Vaccibody‘s VB10.NEO and Nektar Therapeutics‘ bempegaldesleukin (NKTR-214 or bempeg) work together to trigger a strong immune response against cancer cells, resulting in complete and durable tumor regression in a mouse model of colon cancer, a recent study says.
The findings were featured in the poster, “Combination of neoantigen DNA plasmid vaccine VB10.NEO and NKTR-214, a CD122-biased immunostimulatory cytokine, induces strong neoantigen-specific T cell responses and sustained tumor regression in pre-clinical models,” presented at the 2019 American Association for Cancer Research (AACR) Annual Meeting, in Atlanta, Georgia.
VB10.NEO is an investigational cancer vaccine that targets specific antigens (substances seen as threats by the immune system) on the surface of cancer cells, called neoantigens. These unique antigens arise from genetic mutations that gradually accumulate and turn normal healthy cells into malignant cancer cells. The vaccine is intended for patients with locally advanced or metastatic solid tumors.
NKTR-214 is a type of immunotherapy that works by stimulating the expansion of T-cells that are able to recognize and eliminate cancer cells. The combined therapy of VB10.NEO and NKTR-214 is designed to generate a massive number of T-cells instructed to recognize neoantigens on the surface of cancer cells to attack and destroy the tumor.
“We are excited to present these novel preclinical data that show combining bempeg with VB10.NEO synergize to increase both the breadth and the depth of the neoantigen-specific immune response. These unique and non-overlapping mechanisms produced an expansion of the VB10.NEO elicited neoantigen-specific T cells and demonstrated enhanced anti-tumor efficacy in mice,” Agnete B. Fredriksen, PhD, Vaccibody’s president and chief scientific officer, said in a press release.

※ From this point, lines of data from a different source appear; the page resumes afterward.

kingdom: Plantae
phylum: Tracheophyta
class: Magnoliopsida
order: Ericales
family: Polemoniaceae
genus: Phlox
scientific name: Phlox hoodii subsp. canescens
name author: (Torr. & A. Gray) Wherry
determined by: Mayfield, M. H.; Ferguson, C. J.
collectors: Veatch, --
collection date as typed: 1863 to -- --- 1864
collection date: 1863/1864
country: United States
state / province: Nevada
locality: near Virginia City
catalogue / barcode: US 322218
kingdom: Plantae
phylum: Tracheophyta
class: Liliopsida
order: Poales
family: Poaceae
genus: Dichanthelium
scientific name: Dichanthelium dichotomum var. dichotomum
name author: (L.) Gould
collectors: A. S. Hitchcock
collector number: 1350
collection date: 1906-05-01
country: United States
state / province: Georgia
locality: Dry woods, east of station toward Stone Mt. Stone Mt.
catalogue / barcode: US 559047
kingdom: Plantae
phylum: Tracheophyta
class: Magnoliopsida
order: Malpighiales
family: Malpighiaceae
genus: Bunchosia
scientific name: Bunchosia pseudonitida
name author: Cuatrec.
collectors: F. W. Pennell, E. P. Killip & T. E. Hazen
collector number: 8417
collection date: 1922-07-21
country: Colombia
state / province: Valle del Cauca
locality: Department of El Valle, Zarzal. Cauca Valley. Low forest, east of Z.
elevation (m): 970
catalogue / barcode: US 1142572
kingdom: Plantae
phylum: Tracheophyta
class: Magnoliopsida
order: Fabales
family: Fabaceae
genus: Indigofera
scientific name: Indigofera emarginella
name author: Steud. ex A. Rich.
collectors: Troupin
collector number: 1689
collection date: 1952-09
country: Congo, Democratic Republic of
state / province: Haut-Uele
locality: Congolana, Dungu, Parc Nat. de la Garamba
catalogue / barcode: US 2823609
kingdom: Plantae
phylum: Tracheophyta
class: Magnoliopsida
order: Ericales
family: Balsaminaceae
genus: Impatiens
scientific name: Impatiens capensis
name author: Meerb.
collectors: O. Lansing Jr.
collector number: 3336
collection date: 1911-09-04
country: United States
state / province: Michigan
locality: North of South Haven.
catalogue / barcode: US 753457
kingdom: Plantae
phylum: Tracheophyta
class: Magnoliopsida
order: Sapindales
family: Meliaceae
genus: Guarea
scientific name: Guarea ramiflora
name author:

According to the findings presented at the AACR meeting, animals that had been treated with VB10.NEO and NKTR-214 were able to mount an immune response against neoantigens that was nearly five-fold higher compared to mice treated with VB10.NEO alone.
Although the combination therapy triggered a strong immune response in both CD4-positive and CD8-positive T-cells, this effect was more pronounced on CD8-positive T-cells (cells with tumor-killing abilities), whose activity was six times higher compared to mice treated with VB10.NEO only.
Mice with colon cancer treated with a triple combination of VB10.NEO, NKTR-214, and anti-PD-1 therapy achieved a complete and durable tumor regression, supporting the rationale for testing this new combination therapy in human subjects. Of note, anti-PD-1 immune checkpoint inhibitors block the binding of the PD-L1 protein from tumor cells to the PD-1 receptor on immune cells, preventing the cancer from shutting down the immune system.
“Personalized T cell vaccines could play a critical and central role in cancer immunotherapy,” said Jonathan Zalevsky, PhD, chief scientific officer at Nektar. “These preclinical data highlight the potential of combining a personalized cancer vaccine with a T cell proliferator to induce maximal expansion of vaccine-induced T cell clones and durable responses and specific anti-tumor immunity.
“We are highly encouraged by these results and look forward to testing this unique approach to personalized cancer treatment in patients with squamous cell carcinoma of the head and neck,” Zalevsky added.
Last year Vaccibody and Nektar entered into a collaboration agreement to test the therapeutic potential of the combination therapy of VB10.NEO and NKTR-214. The companies are now planning to launch a pilot Phase 1 clinical trial to assess the safety and effectiveness of the treatment in patients with squamous cell carcinoma of the head and neck by mid-2019.